I Still Cry

My darling Somi,

I Still Cry. Sometimes, it’s a crash of colliding waves that makes it hard to breathe or move and other times, the tears trickle ever so lightly and unintrusively, but I Still Cry. I am crying now.

I cry for you, who had to leave so early and has missed out on so much living. For your life. For your death. For the person you were and the person you never got to be.  I cry for me, who lost my sister and has learned the very hard way that no, time does not heal all wounds. There are forever unfillable gaps. We have expanded. 2 weddings and 6 lives have been added to the gaping space between your here and your not here. I cry for the people you never got to love. 

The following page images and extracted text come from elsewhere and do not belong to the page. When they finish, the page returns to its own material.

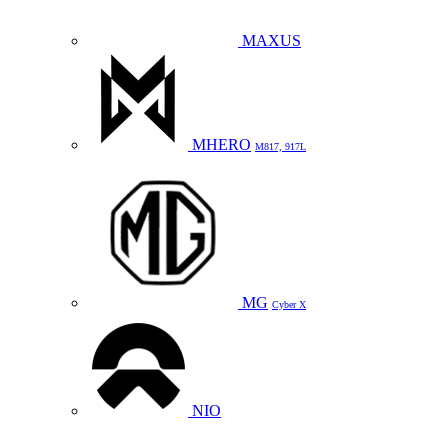
MAXUS
MHERO
M817, 917L
MG
Cyber X
NIO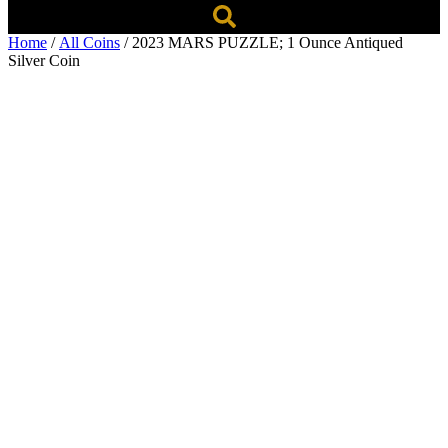
Home
/
All Coins
/ 2023 MARS PUZZLE; 1 Ounce Antiqued
Silver Coin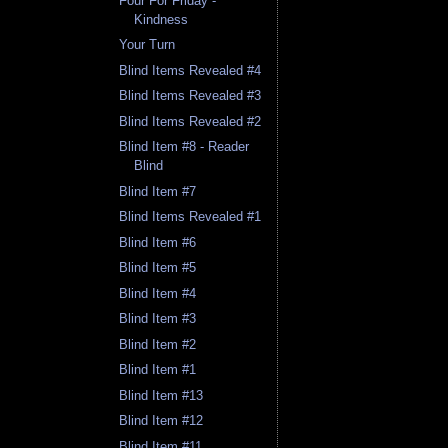
Four For Friday -
Kindness
Your Turn
Blind Items Revealed #4
Blind Items Revealed #3
Blind Items Revealed #2
Blind Item #8 - Reader
Blind
Blind Item #7
Blind Items Revealed #1
Blind Item #6
Blind Item #5
Blind Item #4
Blind Item #3
Blind Item #2
Blind Item #1
Blind Item #13
Blind Item #12
Blind Item #11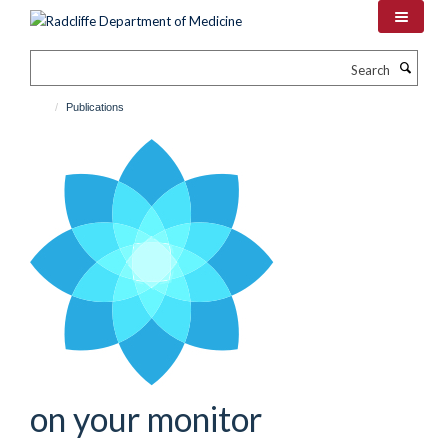
Skip
to
main
Search
content
Publications
on your monitor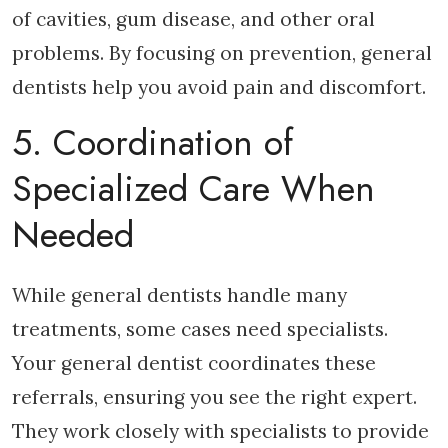
of cavities, gum disease, and other oral
problems. By focusing on prevention, general
dentists help you avoid pain and discomfort.
5. Coordination of
Specialized Care When
Needed
While general dentists handle many
treatments, some cases need specialists.
Your general dentist coordinates these
referrals, ensuring you see the right expert.
They work closely with specialists to provide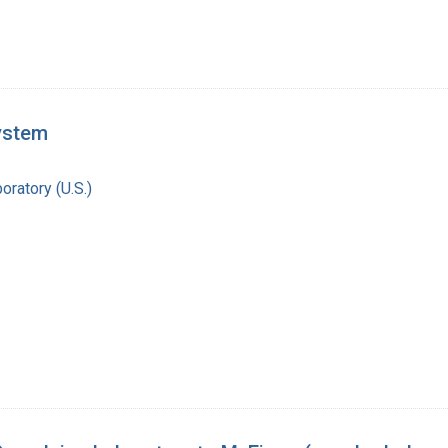
system
oratory (U.S.)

Language is leaving me for ways to explain that you are missing from me, as a friend and a sister. After so many years of holding my breath so my insides don’t spill over from the weight of a universe that doesn’t carry you inside of it, I have learnt to breathe in half-measured, spaced-out breaths. To live in a somewhat constant state of dissociation, allowing myself to remember without sinking, because really, what does it truly mean to sit permanently inside the unmeasurable final stain of sadness that death leaves behind? So I live, and I love, and I try to thrive, but through it all, I Carry You.

I carry you with me in all the months that make up a year. I start January sad because it is the last month I saw and hugged you; I start February devastated because it is the month that took you, and I start March afraid because it marked the beginning of life post-Somi. April-May finds me confused because here we go again. In June, I am inconsolable because it is your she-would-be-this-age month. July-August-September-October carry sad because the clock keeps ticking, and the seasons keep changing without you. November hurts because it is my I-am-a-new-age, and you are not here to bear witness to my life. I end December even sadder because we are all together, and you are nowhere to be found. Then, a new year starts, and here we go again. 

It has been 12 years since I have heard your voice, held your hands and watched you belly laugh. A lot of life has not made sense in the time. I might not know much about much, but I do know with certainty that 12 years is a long time to be without you. It has been 12 years of “she’s-in-a-better-place-and-she-would-want-you-to-be-strong”, but I wanted you to be here, with me and not in a better place.    

I am married now. Can you believe that? I am writing this sitting next to my husband, who never met you but says he loves you because I love you. He holds my hand when I’m Somi-Sad and sits inside the you-shaped sadness with me. You would approve of him.

A lot of the world as you knew it has changed; and sometimes, I imagine the ways you might have changed with it. You are happy, loved, and close to me in all variations of my imagination. We talked about who we would become when we grew up. I am now grown, and it hurts that you’re not here.

Nwanne m Nwanyị, Kedu? Ebee ka ị nọ? Enwere ọṅụ n’ebe ahụ? Is there an Eden that finds you light and bare, swaying to hymns and eating fruits? Do you like it? If there is, I imagine you find it corny. I write to you, and I talk to you. I carry you with me, ink to skin; it makes me feel close to you.